Aleksander Ceferin ve Nasser Al Khelaifi

Aslında UEFA ilk cevabını 2021 yılında patlak veren olaydan sonra vermişti. Hem ESL tarafına geçen takımların az da olsa gazını almak için hem de ESL’ye bir cevap niteliği taşıması için olaydan hemen sonra Avrupa müsabakalarının değişeceğini açıklamıştı. O sistem ise adeta ESL’ye bir kontra olarak ortaya çıkan, yine 36 takımlı bir lig sistemi şeklinde uygulanacak ancak herkesin birbiri ile oynamayacağı karmakarışık bir düzen. UEFA işi aceleye getirdi ve bu sistemin 2024-2025 sezonunda, yani önümüzdeki sezonda uygulanmaya başlayacağını açıkladı.


Şimdi ne olacak?

ESL ve Florentino Perez, arkasına mahkeme kararını da alıp ikinci kez UEFA tekelini zorladı. Ancak yine duvara çarpmış gibi. Bunların hepsinin bir strateji dahilinde olduğuna ve zamanla Perez’in diğer Avrupa takımlarını yanına çekeceğini düşünüyorum.


Florentino Perez

Bir futbol izleyicisi olarak bu işin fayda/zarar tarafına bakmamız gerekirse de iki seçenekte sıkıntılı durumda. Bir tarafta yozlaştığından emin olduğumuz ve saygınlığını tamamen yitirmiş kurumlar olan FIFA ve UEFA, diğer yanda ise asıl amacının ne olduğu belli olmayan ve futbolu Amerikan oyunu haline getirmeye çalışan bir organizasyon.

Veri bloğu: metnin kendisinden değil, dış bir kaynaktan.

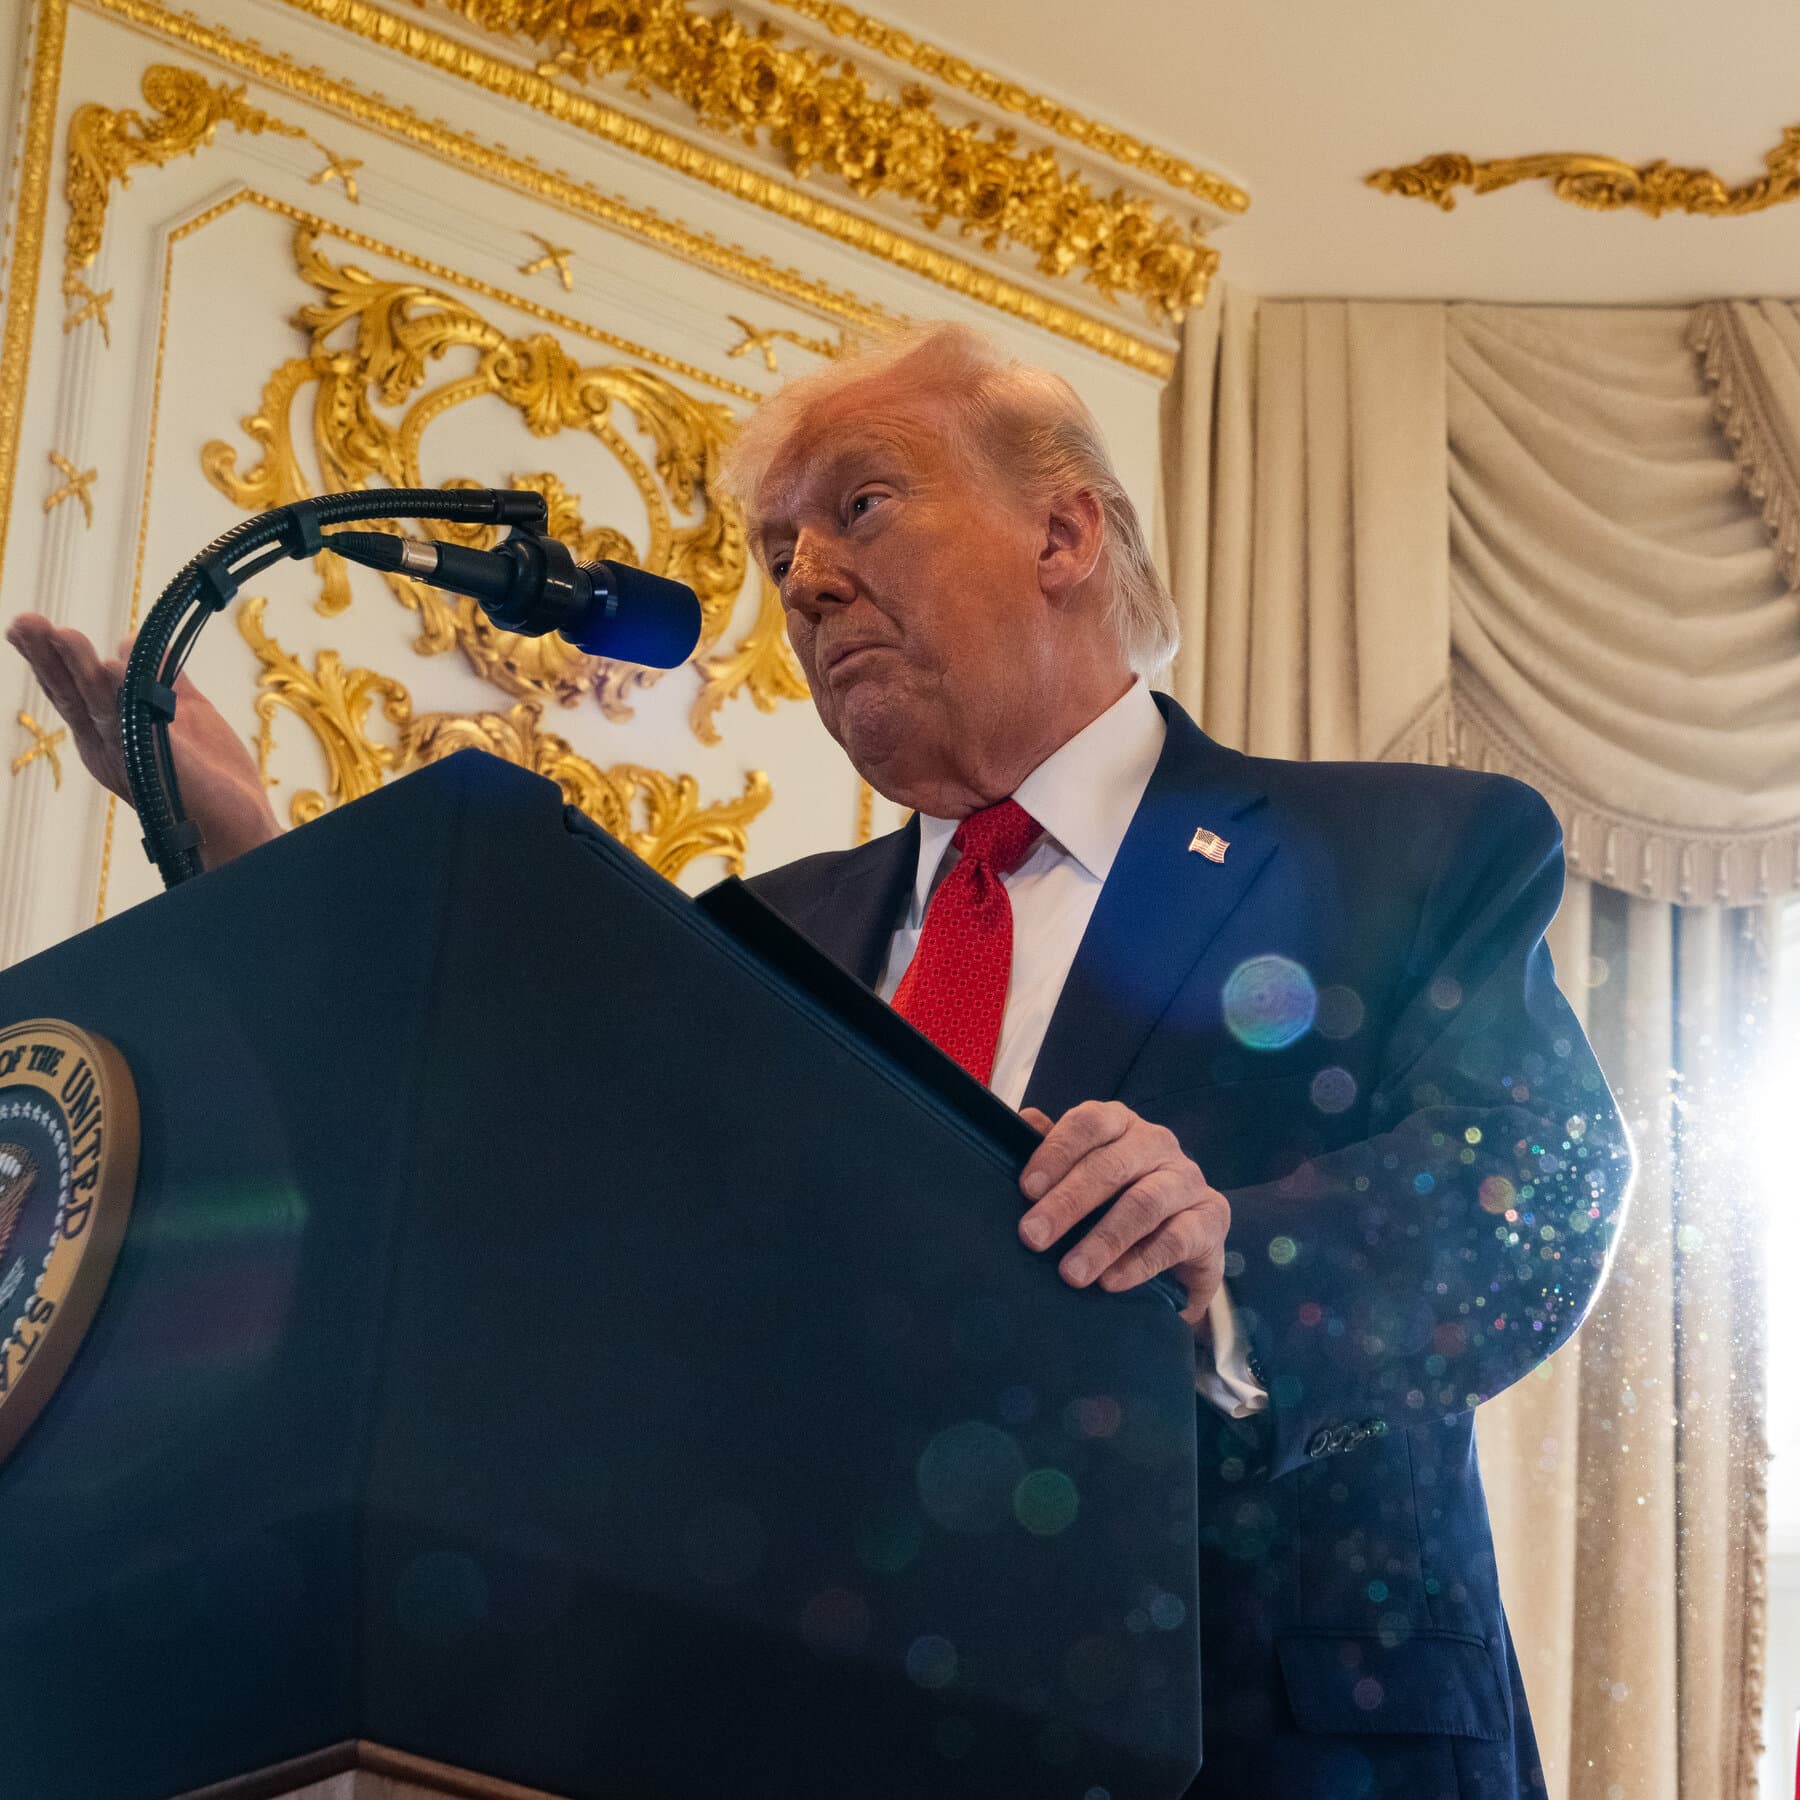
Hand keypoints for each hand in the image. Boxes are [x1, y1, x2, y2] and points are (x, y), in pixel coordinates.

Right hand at [6, 613, 279, 867]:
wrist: (240, 824)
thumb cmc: (211, 777)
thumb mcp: (185, 713)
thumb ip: (163, 678)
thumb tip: (131, 640)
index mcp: (111, 734)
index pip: (75, 691)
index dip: (51, 659)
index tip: (28, 625)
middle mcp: (109, 747)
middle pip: (72, 696)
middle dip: (48, 659)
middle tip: (25, 622)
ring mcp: (130, 756)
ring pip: (97, 706)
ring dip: (79, 669)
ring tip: (62, 634)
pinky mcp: (157, 764)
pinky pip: (135, 725)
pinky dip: (122, 696)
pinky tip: (110, 667)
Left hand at [1017, 1100, 1229, 1332]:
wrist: (1182, 1241)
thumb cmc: (1118, 1198)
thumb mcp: (1083, 1171)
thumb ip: (1054, 1147)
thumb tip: (1026, 1120)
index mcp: (1121, 1124)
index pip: (1089, 1123)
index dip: (1056, 1152)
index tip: (1026, 1189)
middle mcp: (1157, 1143)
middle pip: (1111, 1166)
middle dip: (1068, 1202)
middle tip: (1033, 1236)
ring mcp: (1188, 1179)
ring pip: (1144, 1204)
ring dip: (1103, 1240)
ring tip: (1070, 1273)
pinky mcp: (1211, 1218)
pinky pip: (1175, 1239)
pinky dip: (1139, 1263)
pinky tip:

ESL özünde, taraftar sayısını arttırırken bunu futbol aşkından ziyade kendi cebine giren parayı arttırmak için yapıyor. Ancak diğer taraftan baktığımız zaman da futbolun en önemli paydaşı olan kulüplerin ekonomik ihtiyaçlarını artık karşılayamayacak hale gelen bir FIFA/UEFA düzeni var.


Avrupa Süper Ligi'ne bir eleştiri

Yani bu kulüplerin paraya ihtiyacı var. ESL’de Amerikan pazarlama teknikleri ile kulüplere bunu vadediyor. Ancak kulüpler ise taraftar baskısı sebebi ile henüz UEFA tekelinden çıkabilmiş değil.

 

Ben de bir Avrupa takımı taraftarı olarak, Avrupa’ya ait bir sporun Amerikan tarzı tekniklerle geliştirilebileceğine inanmıyorum. Futbolun romantikliği diye tabir edilen durumdan ziyade, büyük kulüplerin artan giderlerine karşın gelirlerinin bu düzende az olduğunu ve bu durumun sürdürülemez olduğunu anlıyorum. Ancak bu döngünün çıkış yolu kesinlikle NBA’leşme değil.